28. The tax is assessed on the basis of a return, which is made on a form supplied to the company by the local inspector. The tax-year is the company’s accounting year; otherwise, the calendar year. The basis of assessment is the net income of the preceding accounting or calendar year. The basis embraces all income derived from the carrying on of a business and from investing capital outside the business, including profits made through the disposal of assets not belonging to the company’s stock-in-trade, and, in general, every gain made through sale.

29. Allowable Deductions. — In calculating net profit, the gross amount may be reduced by expenses incurred in the making, collection and maintenance of such profit. Deductions from gross profit include interest on loans, depreciation of assets used in the business, bad debts contracted in conducting the business and written off according to business usage, and the amount necessarily written off on account of the expiration of rights (e.g., leaseholds) which are subject to a limited period. In practice, taxes paid abroad on foreign income are deductible. A loss suffered in one year may be deducted from the profit made during the two succeeding years. Cost of organising, reorganising or increasing the capital of a company is deductible as from January 1st, 1933.

30. Non-allowable Deductions. — No deduction is allowed for capital expenditure, for the creation or increase of a reserve fund, for interest on capital invested in the business, or for any tax (i.e., the N.E.I. company tax or a foreign tax) on profits derived in N.E.I. The Ordinance allows no deduction whatever for payments out of profits, or surplus, with the exception of payments to the Government otherwise than as shareholder, and of payments (bonuses) granted for services rendered to persons other than managing directors, directors, managers or managing partners. When a company borrows from its shareholders amounts far in excess of what could be obtained from disinterested sources, no deduction is allowed for any interest on the part of the loan which exceeds that which could be borrowed from such disinterested sources. As the borrowing company is assessed, no tax is levied on the creditor company in respect of the interest in question.

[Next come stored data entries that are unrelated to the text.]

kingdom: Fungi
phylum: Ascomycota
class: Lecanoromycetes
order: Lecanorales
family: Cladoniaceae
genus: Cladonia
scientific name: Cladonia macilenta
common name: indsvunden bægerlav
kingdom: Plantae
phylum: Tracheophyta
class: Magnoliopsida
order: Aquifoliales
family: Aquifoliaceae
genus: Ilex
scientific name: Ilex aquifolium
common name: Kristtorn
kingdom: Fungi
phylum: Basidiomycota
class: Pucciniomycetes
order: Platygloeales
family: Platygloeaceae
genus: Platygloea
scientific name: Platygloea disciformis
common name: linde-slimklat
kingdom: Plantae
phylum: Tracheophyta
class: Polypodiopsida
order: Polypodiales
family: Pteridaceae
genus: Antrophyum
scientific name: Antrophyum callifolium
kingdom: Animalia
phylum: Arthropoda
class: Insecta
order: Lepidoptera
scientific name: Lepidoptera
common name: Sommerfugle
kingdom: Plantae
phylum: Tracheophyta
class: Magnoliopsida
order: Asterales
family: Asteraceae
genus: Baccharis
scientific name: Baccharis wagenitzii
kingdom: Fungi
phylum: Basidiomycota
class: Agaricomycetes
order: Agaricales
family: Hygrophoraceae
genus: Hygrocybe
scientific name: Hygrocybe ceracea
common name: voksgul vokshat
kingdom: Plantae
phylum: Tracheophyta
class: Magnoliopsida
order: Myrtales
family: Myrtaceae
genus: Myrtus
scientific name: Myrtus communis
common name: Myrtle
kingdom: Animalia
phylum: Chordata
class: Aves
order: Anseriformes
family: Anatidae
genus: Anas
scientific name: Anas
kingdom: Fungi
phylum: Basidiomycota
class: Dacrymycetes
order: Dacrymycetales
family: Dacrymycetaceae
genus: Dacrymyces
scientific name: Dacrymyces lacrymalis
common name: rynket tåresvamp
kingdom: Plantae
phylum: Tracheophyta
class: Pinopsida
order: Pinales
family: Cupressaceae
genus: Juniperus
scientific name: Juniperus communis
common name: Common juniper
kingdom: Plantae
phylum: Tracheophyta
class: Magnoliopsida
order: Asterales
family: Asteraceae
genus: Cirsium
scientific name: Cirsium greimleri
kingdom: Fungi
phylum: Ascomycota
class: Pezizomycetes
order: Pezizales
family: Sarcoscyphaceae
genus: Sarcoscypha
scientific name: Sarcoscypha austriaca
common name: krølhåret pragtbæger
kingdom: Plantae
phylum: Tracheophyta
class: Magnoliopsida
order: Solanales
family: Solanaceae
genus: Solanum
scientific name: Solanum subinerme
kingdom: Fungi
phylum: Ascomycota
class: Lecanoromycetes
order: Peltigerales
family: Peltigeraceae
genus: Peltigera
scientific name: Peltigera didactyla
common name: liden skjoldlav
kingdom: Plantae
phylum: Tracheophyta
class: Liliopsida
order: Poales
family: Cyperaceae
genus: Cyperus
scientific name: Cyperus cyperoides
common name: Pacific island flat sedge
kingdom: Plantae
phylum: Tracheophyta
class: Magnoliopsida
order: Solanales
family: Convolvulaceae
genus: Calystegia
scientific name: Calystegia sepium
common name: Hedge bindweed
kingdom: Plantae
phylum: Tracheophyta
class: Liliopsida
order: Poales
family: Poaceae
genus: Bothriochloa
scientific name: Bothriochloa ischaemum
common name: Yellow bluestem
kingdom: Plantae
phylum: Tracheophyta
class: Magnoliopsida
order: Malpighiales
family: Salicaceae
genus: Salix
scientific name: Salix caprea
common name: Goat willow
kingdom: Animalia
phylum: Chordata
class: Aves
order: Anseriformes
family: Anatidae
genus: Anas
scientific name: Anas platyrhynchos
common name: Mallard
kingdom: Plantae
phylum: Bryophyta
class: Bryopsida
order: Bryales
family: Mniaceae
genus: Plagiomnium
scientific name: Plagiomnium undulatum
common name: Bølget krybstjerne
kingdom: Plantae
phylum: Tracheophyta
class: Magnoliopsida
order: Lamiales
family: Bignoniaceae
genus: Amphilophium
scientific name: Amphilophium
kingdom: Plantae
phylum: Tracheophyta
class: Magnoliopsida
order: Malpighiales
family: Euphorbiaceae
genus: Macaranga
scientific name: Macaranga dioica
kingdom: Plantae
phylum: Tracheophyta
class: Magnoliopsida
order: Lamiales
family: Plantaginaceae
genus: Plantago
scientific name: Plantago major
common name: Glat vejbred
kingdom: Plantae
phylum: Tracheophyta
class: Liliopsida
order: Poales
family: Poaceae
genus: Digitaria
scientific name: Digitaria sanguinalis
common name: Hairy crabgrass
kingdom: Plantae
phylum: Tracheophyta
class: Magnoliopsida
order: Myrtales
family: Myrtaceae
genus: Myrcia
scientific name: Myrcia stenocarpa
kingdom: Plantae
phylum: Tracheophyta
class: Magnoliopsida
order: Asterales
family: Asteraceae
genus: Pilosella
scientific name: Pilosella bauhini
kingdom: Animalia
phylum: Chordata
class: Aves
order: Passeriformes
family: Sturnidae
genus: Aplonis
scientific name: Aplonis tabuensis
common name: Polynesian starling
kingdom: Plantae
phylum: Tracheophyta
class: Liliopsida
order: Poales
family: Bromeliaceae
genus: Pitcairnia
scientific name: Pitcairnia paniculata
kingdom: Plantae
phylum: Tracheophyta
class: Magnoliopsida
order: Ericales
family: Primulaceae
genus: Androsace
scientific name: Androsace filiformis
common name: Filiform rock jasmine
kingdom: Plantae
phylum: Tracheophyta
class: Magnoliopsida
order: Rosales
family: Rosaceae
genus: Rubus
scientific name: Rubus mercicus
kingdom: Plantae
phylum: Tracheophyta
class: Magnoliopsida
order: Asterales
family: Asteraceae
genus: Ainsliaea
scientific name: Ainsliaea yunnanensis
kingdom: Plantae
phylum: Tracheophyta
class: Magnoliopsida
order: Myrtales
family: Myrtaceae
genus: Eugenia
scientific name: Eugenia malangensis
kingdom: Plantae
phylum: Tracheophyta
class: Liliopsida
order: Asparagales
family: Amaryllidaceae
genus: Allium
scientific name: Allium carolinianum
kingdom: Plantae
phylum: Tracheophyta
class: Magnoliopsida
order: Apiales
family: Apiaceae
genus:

31. Double Taxation Relief. — If a resident company pays tax to the Government of the Netherlands, Surinam or Curaçao or a foreign country, on profits derived from business conducted or property (including rights therein) situated within those countries, N.E.I. exempts two-thirds of the profit acquired in the Netherlands, Surinam or Curaçao, and half of the profit acquired in foreign countries. The same exemption is granted to resident companies holding 90 per cent of the registered stock of non-resident companies which are taxed by the above-mentioned Governments. The Governor-General has special powers to effect relief by ordinance (see paragraph 18). Non-resident companies are not taxable on profits derived from shipping between ports in N.E.I. and abroad (Company-Tax Ordinance, 1932, effective January 1st, 1933).

32. To prevent double liability to the N.E.I. tax, no tax is levied on dividends received by an N.E.I. or foreign company from an N.E.I. company or a foreign company deriving at least 90 per cent of its income from sources in N.E.I., provided the shares held in the distributing company are registered in the name of the shareholder.

33. Assessment of Non-resident Insurance Companies. — Special rules are given for the computation of the taxable income of foreign insurance companies. This taxable income is fixed for life insurance companies at 5 per cent, and for all others at 10 per cent, of the amount received in premiums or capital from insurees living or incorporated within N.E.I., or for risks within this country. No deductions are allowed for brokerage or other commissions, rebates, reinsurance or other expenses. As an exception to the preceding regime, the taxpayer may request to be taxed on an amount representing the same proportion of the whole net profit of the insurance business as the above-mentioned amount received in premiums and capital in N.E.I. bears to the total amount received in the same year in premiums and capital from insurees.